Transient‐Outward K + Channel Inhibition Facilitates L‐Type Ca 2+ Current in Heart

Background: Transient outward current (I to ) and L‐type calcium current (I Ca ) are important repolarization currents in cardiac myocytes. These two currents often undergo disease‐related remodeling while other currents are spared, suggesting a functional coupling between them. Here, we investigated the effects of I to channel blockers, 4‐aminopyridine (4‐AP) and heteropodatoxin‐2 (HpTx2), on I Ca in cardiac ventricular myocytes. Methods and Results: I Ca was recorded in enzymatically dissociated mouse and guinea pig ventricular myocytes using the whole‐cell voltage clamp method.
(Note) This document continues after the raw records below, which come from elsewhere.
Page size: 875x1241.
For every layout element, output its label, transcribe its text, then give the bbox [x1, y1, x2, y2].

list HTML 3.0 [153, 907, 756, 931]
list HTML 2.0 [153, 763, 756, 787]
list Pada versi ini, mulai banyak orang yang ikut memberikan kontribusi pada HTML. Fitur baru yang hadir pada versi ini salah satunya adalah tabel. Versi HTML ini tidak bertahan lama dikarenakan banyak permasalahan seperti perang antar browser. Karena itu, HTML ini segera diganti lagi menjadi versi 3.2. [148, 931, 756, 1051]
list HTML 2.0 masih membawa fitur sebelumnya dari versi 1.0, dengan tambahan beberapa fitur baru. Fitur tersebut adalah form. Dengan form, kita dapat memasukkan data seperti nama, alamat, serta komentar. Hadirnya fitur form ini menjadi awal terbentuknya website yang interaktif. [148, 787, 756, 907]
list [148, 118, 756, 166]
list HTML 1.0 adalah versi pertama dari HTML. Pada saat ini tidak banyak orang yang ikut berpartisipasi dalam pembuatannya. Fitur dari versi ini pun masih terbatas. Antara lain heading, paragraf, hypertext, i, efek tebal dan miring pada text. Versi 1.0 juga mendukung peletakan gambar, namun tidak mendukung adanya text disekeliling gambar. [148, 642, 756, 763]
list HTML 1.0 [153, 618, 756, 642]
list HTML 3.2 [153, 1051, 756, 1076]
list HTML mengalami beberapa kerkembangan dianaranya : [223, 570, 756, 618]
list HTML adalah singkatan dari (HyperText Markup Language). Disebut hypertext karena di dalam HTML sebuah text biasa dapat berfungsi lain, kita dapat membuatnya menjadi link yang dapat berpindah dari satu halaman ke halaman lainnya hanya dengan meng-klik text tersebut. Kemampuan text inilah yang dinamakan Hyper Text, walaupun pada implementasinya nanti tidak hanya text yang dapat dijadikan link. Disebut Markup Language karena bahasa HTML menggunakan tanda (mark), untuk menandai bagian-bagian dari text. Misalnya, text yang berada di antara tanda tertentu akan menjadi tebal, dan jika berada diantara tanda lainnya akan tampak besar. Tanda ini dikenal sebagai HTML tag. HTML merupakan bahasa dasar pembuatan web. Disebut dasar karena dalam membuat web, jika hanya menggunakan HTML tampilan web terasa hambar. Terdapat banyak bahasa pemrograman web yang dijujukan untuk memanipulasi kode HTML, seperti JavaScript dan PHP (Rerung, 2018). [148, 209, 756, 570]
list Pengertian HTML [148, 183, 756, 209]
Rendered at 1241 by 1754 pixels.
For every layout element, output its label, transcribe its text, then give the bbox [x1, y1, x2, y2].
In mouse ventricular myocytes, 4‐AP (2 mM) significantly facilitated I Ca by increasing current amplitude and slowing inactivation. These effects were not voltage‐dependent. Similar facilitating effects were seen when equimolar Ba 2+ was substituted for external Ca 2+ , indicating that Ca 2+ influx is not required. Measurements of Ca 2+ /calmodulin‐dependent protein kinase (CaMKII) activity revealed significant increases in cells treated with 4‐AP. Pretreatment of cells with 10μM KN93, a specific inhibitor of CaMKII, abolished the effects of 4‐AP on I Ca. To test the requirement of I to , we studied guinea pig ventricular myocytes, which do not express I to channels. In these cells, 2 mM 4‐AP had no effect on I Ca amplitude or kinetics. In both cell types, Ca 2+ ‐induced I Ca facilitation, a CaMKII‐dependent process, was observed. However, 4‐AP abolished Ca 2+ ‐induced I Ca facilitation exclusively in mouse ventricular myocytes. Conclusion: 4‐AP, an I to blocker, facilitates L‐type Ca 2+ current through a mechanism involving the I to channel and CaMKII activation. These data indicate a functional association of I Ca and I to in cardiac myocytes.